Required work =>
Replace "Код" with "Обозначение" throughout these lines and leave everything else as it is.

Input material =>

........

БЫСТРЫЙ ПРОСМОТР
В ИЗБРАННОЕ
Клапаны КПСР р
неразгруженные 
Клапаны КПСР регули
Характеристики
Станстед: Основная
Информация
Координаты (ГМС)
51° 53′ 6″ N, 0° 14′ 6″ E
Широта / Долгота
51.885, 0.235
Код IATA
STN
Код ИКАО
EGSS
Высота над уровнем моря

........

Exercise response =>
БЫСТРЫЙ ПРОСМОТР
В ИЗБРАННОЕ
Клапаны КПСР р
неразгруженные 
Клапаны КПСР регули
Характеристики
Станстед: Основная
Информация
Координаты (ГМС)
51° 53′ 6″ N, 0° 14′ 6″ E
Широта / Долгота
51.885, 0.235
Обозначение IATA
STN
Обозначение ИКАО
EGSS
Высота над уровнем моря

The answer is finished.